109. Wer nicht von Untugenden ablässt, wer seine Sinne nicht unter Kontrolle hat, wessen Geist nicht einpünktig und geläutert ist, der kann Atman nicht erkennen.

Metaphysik des Menschen

110. Da sind zwei, Paramatman (die höchste Seele) und Jivatman (die verkörperte Seele). Paramatman ist das Licht, Jivatman ist der Schatten.

111. Paramatman kennt weder Handlung noch daraus resultierende Früchte. Er ist stets der stille Zeuge.

112. Das gegenüberliegende Ufer von Samsara ist Moksha (Befreiung).

113. Der Körper ist der Wagen, der Atman ist der Herr des Wagens, der Intellekt ist der Wagenlenker, der Geist ist die Zügel, die Sinne sind die Pferde, die Objekte sind die Straße. Der Atman, vereint mit Sinnen und Geist, ist der Genießer.

114. Der reine Atman ist tatenlos (Nishkriya). Er ist untätig (Akarta).

115. Der Atman erscheint als der Genießer, so Er Sich durch Avidya mit dem Geist, den Sinnen und dem Körper verbindet.

116. Der Geist agiert und genießt durch Sinne und Körper.

117. Die Eigenschaften von Geist, Sinnen, Prana und Körper werden auf den Atman übertragen und die Attribute des Atman werden auf Geist, Sinne, Prana und Körper übertragen. Dies wird wechselseitige Übertragung (Anyonya Adhyasa) genannt.

118. Durch diese Übertragung scheint der empfindungslose Geist, intelligent zu sein und der unreine und empfindungslose Körper wird für den reinen und empfindungsfähigen Atman gehalten.
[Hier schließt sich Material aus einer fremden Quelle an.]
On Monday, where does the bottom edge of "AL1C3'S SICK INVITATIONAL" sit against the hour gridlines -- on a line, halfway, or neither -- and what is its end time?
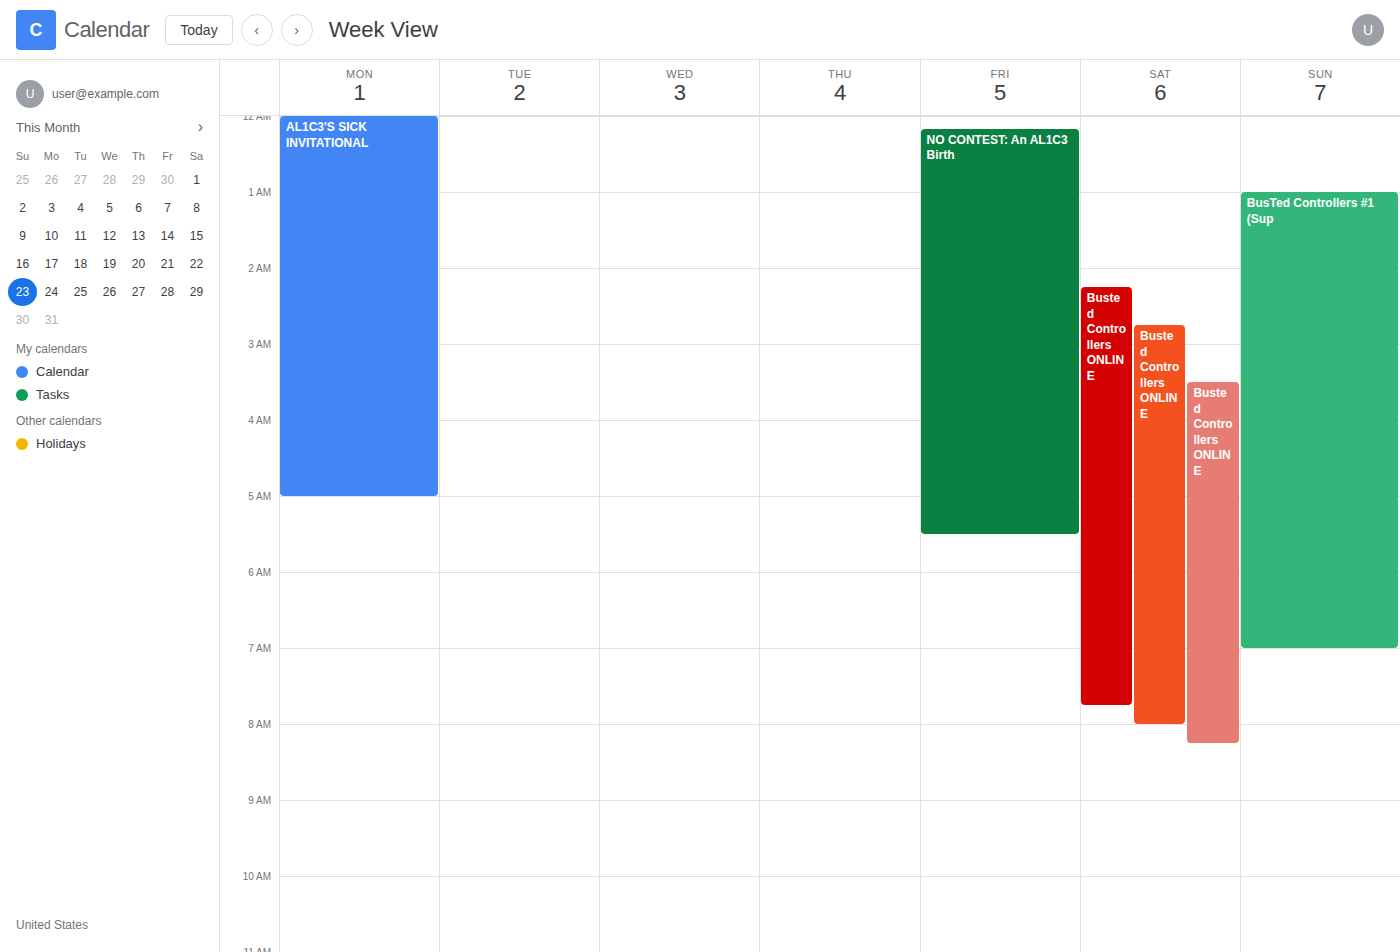
5:00 AM -- exactly on the 5 AM line.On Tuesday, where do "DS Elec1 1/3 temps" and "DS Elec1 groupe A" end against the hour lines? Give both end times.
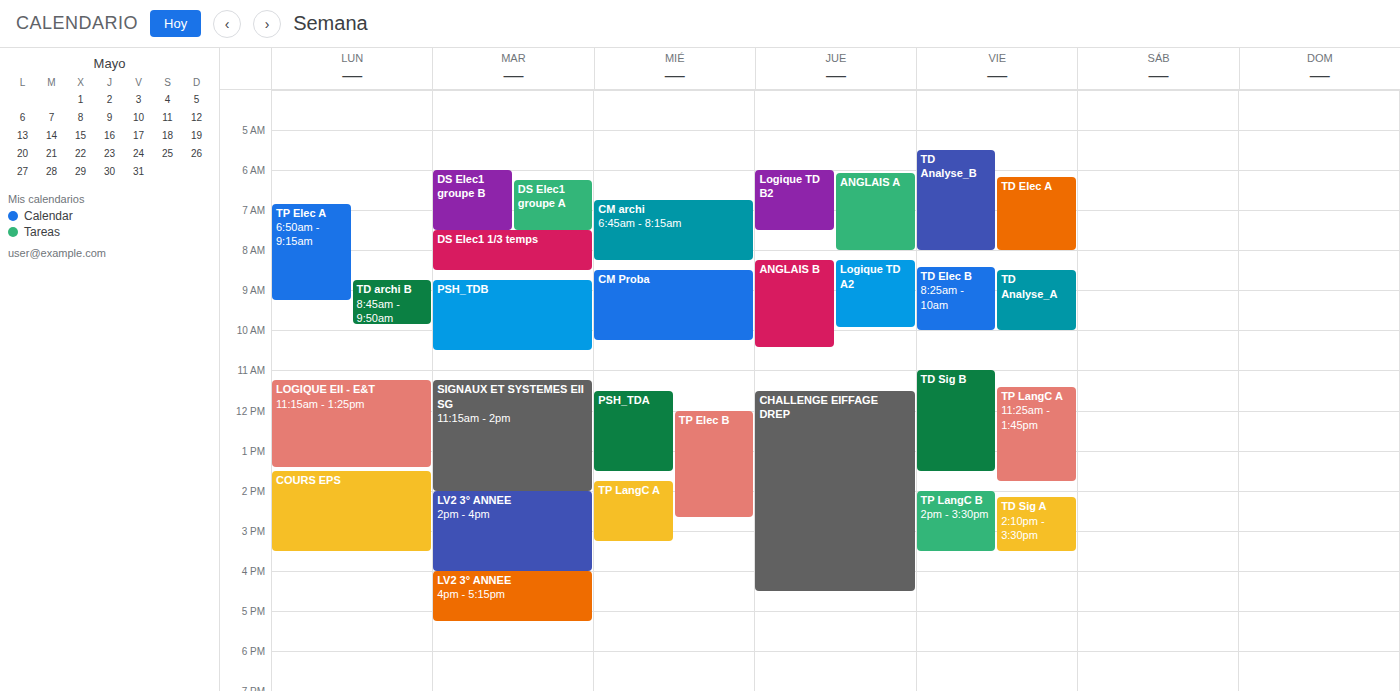
"DS Elec1 1/3 temps": 8:30 AM, halfway between the 8 AM and 9 AM lines. "DS Elec1 groupe A": 7:30 AM, halfway between the 7 AM and 8 AM lines.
119. Der reine Atman nimmt die Erscheinung des Jivas an und aufgrund der durch Avidya ausgelösten Übertragung verfällt Er in das Leid von Samsara - Geburt und Tod.

120. Die Essenz des Jivas ist Satchidananda Svarupa.

121. Wenn Avidya durch das Erkennen des Selbst überwunden ist, wird man eins mit Brahman.

Wichtigkeit von Selbstkontrolle

122. Wer keine Unterscheidungskraft besitzt und seinen Geist nicht unter Kontrolle hat, dessen Sinne sind derart unkontrollierbar wie wilde Pferde durch den Kutscher.

123. Wer nicht mit Unterscheidungskraft zwischen Wirklichem und Nichtwirklichem ausgestattet ist, wer nicht fähig ist zu unterscheiden, was zu tun ist und was nicht zu tun ist, wer seinen Geist nicht unter Kontrolle hat, der ist ein unfähiger Führer seines Körpers.

124. Wer Wissen besitzt, Geist und Sinne stetig unter Kontrolle hält, dessen Pferde sind vom Kutscher gezähmt.

125. So wie ein guter Kutscher seine Pferde durch die Zügel kontrolliert, so kontrolliert der gute Führer die Körper-Kutsche durch Verstehen, Unterscheidungskraft und Willen.

126. Die Sinne werden durch den beherrschten Geist kontrolliert.

127. Kontrolle der Sinne ist ein indirektes Mittel, um das Ziel, Moksha, zu erlangen.

128. Wer keine Unterscheidungskraft besitzt, wer seinen Geist nicht beherrscht, wer nicht geläutert ist, der kann das Ziel nicht erreichen, er gerät immer wieder in den Kreislauf von Geburt und Tod.

129. Wer versteht, wer seinen geläuterten Geist stets beherrscht, der erreicht das Ziel und wird nicht mehr geboren.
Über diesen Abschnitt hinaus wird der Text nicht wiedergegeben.